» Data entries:
..........
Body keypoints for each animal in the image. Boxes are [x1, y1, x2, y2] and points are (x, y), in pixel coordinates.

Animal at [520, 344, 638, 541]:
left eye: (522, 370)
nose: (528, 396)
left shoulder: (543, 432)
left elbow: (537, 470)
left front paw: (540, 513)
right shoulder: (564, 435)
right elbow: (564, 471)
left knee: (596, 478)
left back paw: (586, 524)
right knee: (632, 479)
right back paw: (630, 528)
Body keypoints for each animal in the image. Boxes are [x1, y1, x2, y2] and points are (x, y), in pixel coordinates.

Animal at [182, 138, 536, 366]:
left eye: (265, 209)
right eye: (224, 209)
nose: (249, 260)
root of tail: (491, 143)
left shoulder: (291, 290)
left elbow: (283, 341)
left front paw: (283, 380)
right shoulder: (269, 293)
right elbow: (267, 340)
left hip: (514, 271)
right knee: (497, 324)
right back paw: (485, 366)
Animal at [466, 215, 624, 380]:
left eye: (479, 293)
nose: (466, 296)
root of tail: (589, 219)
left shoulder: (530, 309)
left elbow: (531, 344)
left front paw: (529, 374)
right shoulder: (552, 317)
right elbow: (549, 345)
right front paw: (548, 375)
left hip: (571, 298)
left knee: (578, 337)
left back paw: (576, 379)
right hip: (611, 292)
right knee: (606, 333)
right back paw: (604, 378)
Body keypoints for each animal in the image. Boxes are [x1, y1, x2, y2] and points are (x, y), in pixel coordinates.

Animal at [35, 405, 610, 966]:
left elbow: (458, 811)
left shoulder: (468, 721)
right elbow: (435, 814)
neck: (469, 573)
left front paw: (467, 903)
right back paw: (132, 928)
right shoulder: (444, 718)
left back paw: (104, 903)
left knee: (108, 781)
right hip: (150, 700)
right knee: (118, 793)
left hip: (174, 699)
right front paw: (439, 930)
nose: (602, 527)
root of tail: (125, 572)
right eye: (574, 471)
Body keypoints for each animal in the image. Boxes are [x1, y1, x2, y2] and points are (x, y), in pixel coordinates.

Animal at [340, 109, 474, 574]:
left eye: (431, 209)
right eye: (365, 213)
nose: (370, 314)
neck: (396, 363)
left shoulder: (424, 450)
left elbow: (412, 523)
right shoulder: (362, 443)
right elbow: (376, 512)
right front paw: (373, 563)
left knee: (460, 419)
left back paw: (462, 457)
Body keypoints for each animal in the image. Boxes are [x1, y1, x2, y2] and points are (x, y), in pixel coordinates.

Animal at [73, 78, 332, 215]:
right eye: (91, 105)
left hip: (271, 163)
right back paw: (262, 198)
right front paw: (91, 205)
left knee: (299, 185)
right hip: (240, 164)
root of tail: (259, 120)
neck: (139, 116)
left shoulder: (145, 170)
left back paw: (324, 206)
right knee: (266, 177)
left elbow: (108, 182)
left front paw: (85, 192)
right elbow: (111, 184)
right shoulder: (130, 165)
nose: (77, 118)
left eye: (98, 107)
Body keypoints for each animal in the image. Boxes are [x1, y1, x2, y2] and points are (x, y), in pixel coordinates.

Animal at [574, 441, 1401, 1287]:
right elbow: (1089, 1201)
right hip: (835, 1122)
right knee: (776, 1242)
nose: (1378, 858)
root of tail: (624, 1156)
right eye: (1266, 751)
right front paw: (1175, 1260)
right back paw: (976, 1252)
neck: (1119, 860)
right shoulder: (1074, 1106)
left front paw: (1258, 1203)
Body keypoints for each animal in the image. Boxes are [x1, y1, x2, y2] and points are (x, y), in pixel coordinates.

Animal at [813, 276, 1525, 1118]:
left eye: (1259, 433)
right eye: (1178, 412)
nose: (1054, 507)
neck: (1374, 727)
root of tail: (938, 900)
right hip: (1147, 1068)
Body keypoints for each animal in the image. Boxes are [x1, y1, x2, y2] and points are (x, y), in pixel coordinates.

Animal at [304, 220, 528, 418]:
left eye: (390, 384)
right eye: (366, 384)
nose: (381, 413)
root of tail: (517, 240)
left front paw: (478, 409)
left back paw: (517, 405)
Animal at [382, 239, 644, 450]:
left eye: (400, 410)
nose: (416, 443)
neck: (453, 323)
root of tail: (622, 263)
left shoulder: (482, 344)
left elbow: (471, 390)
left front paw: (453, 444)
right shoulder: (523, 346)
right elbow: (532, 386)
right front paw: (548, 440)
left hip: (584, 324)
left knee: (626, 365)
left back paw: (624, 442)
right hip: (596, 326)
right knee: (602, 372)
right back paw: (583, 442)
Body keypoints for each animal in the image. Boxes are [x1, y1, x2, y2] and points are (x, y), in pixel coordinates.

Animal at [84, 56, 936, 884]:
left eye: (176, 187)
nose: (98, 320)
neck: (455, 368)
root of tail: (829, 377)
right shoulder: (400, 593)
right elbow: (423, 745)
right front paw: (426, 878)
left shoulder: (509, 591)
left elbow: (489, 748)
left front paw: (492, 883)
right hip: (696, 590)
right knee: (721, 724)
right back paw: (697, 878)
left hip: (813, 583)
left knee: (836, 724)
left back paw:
..........
» Your instructions: In the answer, the lines from the first line of the data above through the line containing "right back paw: (630, 528)" must appear exactly as written, with nothing else.

» Written solution:
Body keypoints for each animal in the image. Boxes are [x1, y1, x2, y2] and points are (x, y), in pixel coordinates.

Animal at [520, 344, 638, 541]:
left eye: (522, 370)
nose: (528, 396)
left shoulder: (543, 432)
left elbow: (537, 470)
left front paw: (540, 513)
right shoulder: (564, 435)
right elbow: (564, 471)
left knee: (596, 478)
left back paw: (586, 524)
right knee: (632, 479)
right back paw: (630, 528)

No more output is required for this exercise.